The three bills, which are functionally identical, note that game animals are a well-established part of the islands’ ecosystems and that eradicating them is not necessarily what is best for the environment.
Pogline said that a balanced population of sheep and goats can eat the grass and plant matter that is fuel for wildfires. She noted that last August’s record-breaking 40,000-acre wildfire came dangerously close to wiping out the only remaining habitat for the endangered palila bird.
Pogline said an additional bill, Senate Bill 2994, would require the DLNR to investigate the causes of palila decline and the results of a federal mandate between 1979 and 1986 to eradicate sheep on Maunakea.
Although that mandate was set to protect palila from invasive sheep, Pogline said the palila population has continued to decline even as the sheep population does as well, suggesting that fears of game animals endangering local wildlife may have been overstated.

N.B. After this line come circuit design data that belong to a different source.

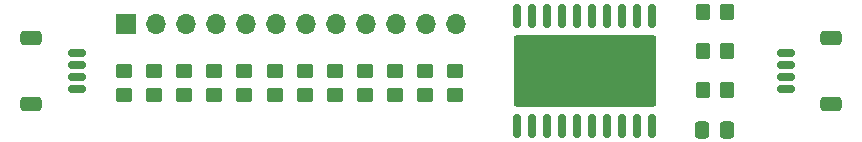
<source format=gbr>
%TF.GenerationSoftware,KiCad,Pcbnew,6.0.4*%
%TF.CreationDate,2022-04-30T16:21:21-07:00*%
%TF.ProjectId,pcb,7063622e-6b69-4636-9164-5f7063625858,rev?*%
%TF.SameCoordinates,Original*%
%TF.FileFunction,Copper,L1,Top*%
%TF.FilePolarity,Positive*%
%FSLAX46Y46*%
G04 Gerber Fmt 4.6, Leading zero omitted, Abs format (unit mm)*
G04 Created by KiCad (PCBNEW 6.0.4) date 2022-04-30 16:21:21*
%MOMM*%
%LPD*%
G01*
G04 APERTURE LIST*
G04 Aperture macros list*
%AMRoundRect*
0 Rectangle with rounded corners*
0 $1 Rounding radius*
0 $2 $3 $4 $5 $6 $7 $8 $9 X,Y pos of 4 corners*
0 Add a 4 corners polygon primitive as box body*
4,1,4,$2,$3,$4,$5,$6,$7,$8,$9,$2,$3,0*
0 Add four circle primitives for the rounded corners*
1,1,$1+$1,$2,$3*
1,1,$1+$1,$4,$5*
1,1,$1+$1,$6,$7*
1,1,$1+$1,$8,$9*
0 Add four rect primitives between the rounded corners*
20,1,$1+$1,$2,$3,$4,$5,0*
20,1,$1+$1,$4,$5,$6,$7,0*
20,1,$1+$1,$6,$7,$8,$9,0*
20,1,$1+$1,$8,$9,$2,$3,0*%
G04 Aperture macros list end*
%TA.AperFunction,ComponentPad*%
%ADD10R,1.700000X1.700000*%
%TD*%
%TA.AperFunction,ComponentPad*%
%ADD11O,1.700000X1.700000*%
%TD*%
%TA.AperFunction,SMDPad,CuDef*%
%ADD12RoundRect,0.150000X0.150000X-0.850000X0.150000X0.850000X-0.150000X0.850000X-0.150000X-0.850000X0*%
%TD*%
%TA.AperFunction,SMDPad,CuDef*%
%ADD13RoundRect,0.249997X5.795003X-2.772503X5.795003X2.772503X-5.795003X2.772503X-5.795003X-2.772503X0*%
%TD*%
%TA.AperFunction,SMDPad,CuDef*%
%ADD14RoundRect,0.250000X-0.350000X-0.450000X0.350000X-0.450000X0.350000X0.450000X-0.350000X0.450000X0*%
%TD*%
%TA.AperFunction,SMDPad,CuDef*%
%ADD15RoundRect,0.250000X-0.450000X0.350000X-0.450000X-0.350000X0.450000X-0.350000X0.450000X0.350000X0*%
%TD*%
%TA.AperFunction,SMDPad,CuDef*%
%ADD16RoundRect,0.150000X-0.625000X0.150000X-0.625000X-0.150000X0.625000X-0.150000X0.625000X0.150000X0*%
%TD*%
%TA.AperFunction,SMDPad,CuDef*%
%ADD17RoundRect,0.250000X-0.650000X0.350000X-0.650000X-0.350000X0.650000X-0.350000X0.650000X0.350000X0*%
%TD*%
%TA.AperFunction,SMDPad,CuDef*%
%ADD18RoundRect,0.250000X0.337500X0.475000X-0.337500X0.475000X-0.337500X-0.475000X0.337500X-0.475000X0*%
%TD*%
%TA.AperFunction,SMDPad,CuDef*%
%ADD19RoundRect,0.150000X0.625000X-0.150000X0.625000X0.150000X-0.625000X0.150000X-0.625000X-0.150000X0*%
%TD*%
%TA.AperFunction,SMDPad,CuDef*%
%ADD20RoundRect,0.250000X0.650000X-0.350000X0.650000X0.350000X-0.650000X0.350000X-0.650000X-0.350000X0*%
%TD*%
G04 APERTURE END LIST*
D10*
%TO.P,J2,1,Pin_1*%
%TO.N,Net-(J2-Pad1)*%
X133140000Y-105000000D03*
D11*
%TO.P,J2,2,Pin_2*%
%TO.N,Net-(J2-Pad2)*%
X135680000Y-105000000D03*
%TO.P,J2,3,Pin_3*%
%TO.N,Net-(J2-Pad3)*%
X138220000Y-105000000D03*
%TO.P,J2,4,Pin_4*%
%TO.N,Net-(J2-Pad4)*%
X140760000Y-105000000D03*
%TO.P,J2,5,Pin_5*%
%TO.N,Net-(J2-Pad5)*%
X143300000Y-105000000D03*
%TO.P,J2,6,Pin_6*%
%TO.N,Net-(J2-Pad6)*%
X145840000Y-105000000D03*
%TO.P,J2,7,Pin_7*%
%TO.N,Net-(J2-Pad7)*%
X148380000Y-105000000D03*
%TO.P,J2,8,Pin_8*%
%TO.N,Net-(J2-Pad8)*%
X150920000Y-105000000D03*
%TO.P,J2,9,Pin_9*%
%TO.N,Net-(J2-Pad9)*%
X153460000Y-105000000D03*
%TO.P,J2,10,Pin_10*%
%TO.N,Net-(J2-Pad10)*%
X156000000Y-105000000D03*
%TO.P,J2,11,Pin_11*%
%TO.N,Net-(J2-Pad11)*%
X158540000Y-105000000D03*
%TO.P,J2,12,Pin_12*%
%TO.N,Net-(J2-Pad12)*%
X161080000Y-105000000D03*
%TD*%
D12*
%TO.P,U1,1,KEY8/GPO6*%
%TO.N,Net-(R8-Pad2)*%
X166285000Y-113675000D03*
%TO.P,U1,2,KEY7/GPO5*%
%TO.N,Net-(R7-Pad2)*%
X167555000Y-113675000D03*
%TO.P,U1,3,KEY6/GPO4*%
%TO.N,Net-(R6-Pad2)*%
X168825000Y-113675000D03*
%TO.P,U1,4,KEY5/GPO3*%
%TO.N,Net-(R5-Pad2)*%
X170095000Y-113675000D03*
%TO.P,U1,5,KEY4/GPO2*%
%TO.N,Net-(R4-Pad2)*%
X171365000Y-113675000D03*
%TO.P,U1,6,KEY3/GPO1*%
%TO.N,Net-(R3-Pad2)*%
X172635000Y-113675000D03*
%TO.P,U1,7,KEY2/GP00*%
%TO.N,Net-(R2-Pad2)*%
X173905000Y-113675000D03*
%TO.P,U1,8,KEY1*%
%TO.N,Net-(R1-Pad2)*%
X175175000Y-113675000D03*
%TO.P,U1,9,KEY0*%
%TO.N,Net-(R0-Pad2)*%
X176445000Y-113675000D03*
%TO.P,U1,10,VSS*%
%TO.N,GND*%
X177715000Y-113675000D03*
%TO.P,U1,11,VDD*%
%TO.N,+5V*%
X177715000Y-104325000D03*
%TO.P,U1,12,MODE*%
%TO.N,GND*%
X176445000Y-104325000D03*
%TO.P,U1,13,SDA*%
%TO.N,Net-(J0-Pad3)*%
X175175000Y-104325000D03*
%TO.P,U1,14,RESET*%
%TO.N,Net-(J0-Pad2)*%
X173905000Y-104325000D03*
%TO.P,U1,15,NC*%
%TO.N,unconnected-(U1-Pad15)*%
X172635000Y-104325000D03*
%TO.P,U1,16,SCL*%
%TO.N,Net-(J0-Pad4)*%
X171365000Y-104325000D03*
%TO.P,U1,17,CHANGE*%
%TO.N,Net-(J0-Pad2)*%
X170095000Y-104325000D03*
%TO.P,U1,18,KEY/11/GPO9*%
%TO.N,Net-(R11-Pad2)*%
X168825000Y-104325000D03*
%TO.P,U1,19,KEY10/GPO8*%
%TO.N,Net-(R10-Pad2)*%
X167555000Y-104325000D03*
%TO.P,U1,20,KEY9/GPO7*%
%TO.N,Net-(R9-Pad2)*%
X166285000Y-104325000D03*
D13*
%TO.P,U1,21*%
%TO.N,N/C*%
X172000000Y-109000000D03*
%TD*%
D14*
%TO.P,R14,1*%
%TO.N,Net-(J0-Pad4)*%
X182000000Y-110646666D03*
%TO.P,R14,2*%
%TO.N,+5V*%
X184000000Y-110646666D03*
%TD*%
D15*
%TO.P,R4,1*%
%TO.N,Net-(J2-Pad5)*%
X143181822Y-109000000D03*
%TO.P,R4,2*%
%TO.N,Net-(R4-Pad2)*%
X143181822Y-111000000D03*
%TD*%
D16*
%TO.P,J1,1,Pin_1*%
%TO.N,GND*%
X129000000Y-107500000D03*
%TO.P,J1,2,Pin_2*%
%TO.N,Net-(J0-Pad2)*%
X129000000Y-108500000D03*
%TO.P,J1,3,Pin_3*%
%TO.N,Net-(J0-Pad3)*%
X129000000Y-109500000D03*
%TO.P,J1,4,Pin_4*%
%TO.N,Net-(J0-Pad4)*%
X129000000Y-110500000D03*
D17*
%TO.P,J1,MP*%
%TO.N,N/C*%
X125125000Y-111800000D03*
X125125000Y-106200000D03*
%TD*%
D18*
%TO.P,C0,1*%
%TO.N,+5V*%
X184000000Y-114000000D03*
%TO.P,C0,2*%
%TO.N,GND*%
X181925000Y-114000000D03*
%TD*%
D15*
%TO.P,R1,1*%
%TO.N,Net-(J2-Pad2)*%
X135545460Y-109000000D03*
%TO.P,R1,2*%
%TO.N,Net-(R1-Pad2)*%
X135545460Y-111000000D03*
%TD*%
%TO.P,R8,1*%
%TO.N,Net-(J2-Pad9)*%
X153363638Y-109000000D03*
%TO.P,R8,2*%
%TO.N,Net-(R8-Pad2)*%
X153363638Y-111000000D03*
%TD*%
D19*
%TO.P,J0,1,Pin_1*%
%TO.N,GND*%
X189000000Y-110500000D03*
%TO.P,J0,2,Pin_2*%
%TO.N,Net-(J0-Pad2)*%
X189000000Y-109500000D03*
%TO.P,J0,3,Pin_3*%
%TO.N,Net-(J0-Pad3)*%
X189000000Y-108500000D03*
%TO.P,J0,4,Pin_4*%
%TO.N,Net-(J0-Pad4)*%
X189000000Y-107500000D03*
D20*
%TO.P,J0,MP*%
%TO.N,N/C*%
X192875000Y-106200000D03*
X192875000Y-111800000D03*
%TD*%
D15*
%TO.P,R9,1*%
%TO.N,Net-(J2-Pad10)*%
X155909092Y-109000000D03*
%TO.P,R9,2*%
%TO.N,Net-(R9-Pad2)*%
X155909092Y-111000000D03*
%TD*%
D14*
%TO.P,R13,1*%
%TO.N,Net-(J0-Pad3)*%
X182000000Y-107323333D03*
%TO.P,R13,2*%
%TO.N,+5V*%
X184000000Y-107323333D03*
%TD*%
%TO.P,R12,1*%
%TO.N,Net-(J0-Pad2)*%
X182000000Y-104000000D03*
%TO.P,R12,2*%
%TO.N,+5V*%
X184000000Y-104000000D03*
%TD*%
D15*
%TO.P,R6,1*%
%TO.N,Net-(J2-Pad7)*%
X148272730Y-109000000D03*
%TO.P,R6,2*%
%TO.N,Net-(R6-Pad2)*%
X148272730Y-111000000D03*
%TD*%
%TO.P,R5,1*%
%TO.N,Net-(J2-Pad6)*%
X145727276Y-109000000D03*
%TO.P,R5,2*%
%TO.N,Net-(R5-Pad2)*%
X145727276Y-111000000D03*
%TD*%
%TO.P,R7,1*%
%TO.N,Net-(J2-Pad8)*%
X150818184Y-109000000D03*
%TO.P,R7,2*%
%TO.N,Net-(R7-Pad2)*%
X150818184Y-111000000D03*
%TD*%
%TO.P,R10,1*%
%TO.N,Net-(J2-Pad11)*%
X158454546Y-109000000D03*
%TO.P,R10,2*%
%TO.N,Net-(R10-Pad2)*%
X158454546Y-111000000D03*
%TD*%
%TO.P,R2,1*%
%TO.N,Net-(J2-Pad3)*%
X138090914Y-109000000D03*
%TO.P,R2,2*%
%TO.N,Net-(R2-Pad2)*%
X138090914Y-111000000D03*
%TD*%
%TO.P,R3,1*%
%TO.N,Net-(J2-Pad4)*%
X140636368Y-109000000D03*
%TO.P,R3,2*%
%TO.N,Net-(R3-Pad2)*%
X140636368Y-111000000D03*
%TD*%
%TO.P,R11,1*%
%TO.N,Net-(J2-Pad12)*%
X161000000Y-109000000D03*
%TO.P,R11,2*%
%TO.N,Net-(R11-Pad2)*%
X161000000Y-111000000D03*
%TD*%
%TO.P,R0,1*%
%TO.N,Net-(J2-Pad1)*%
X133000000Y-109000000D03*
%TO.P,R0,2*%
%TO.N,Net-(R0-Pad2)*%
X133000000Y-111000000D03*
%TD*%
M02*

</source>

“It’s obviously not the sheep causing it,” Pogline said. “But there’s this mindset that game resources are no better than rats or mongoose.”
Nakashima said he hopes that the bills will encourage the DLNR to incorporate hunters into their wildlife management decision-making process, rather than relying on aerial shooting to reduce game populations, which he said is expensive and often wastes the animals’ meat.
So far, none of the bills have been discussed by their initial committees.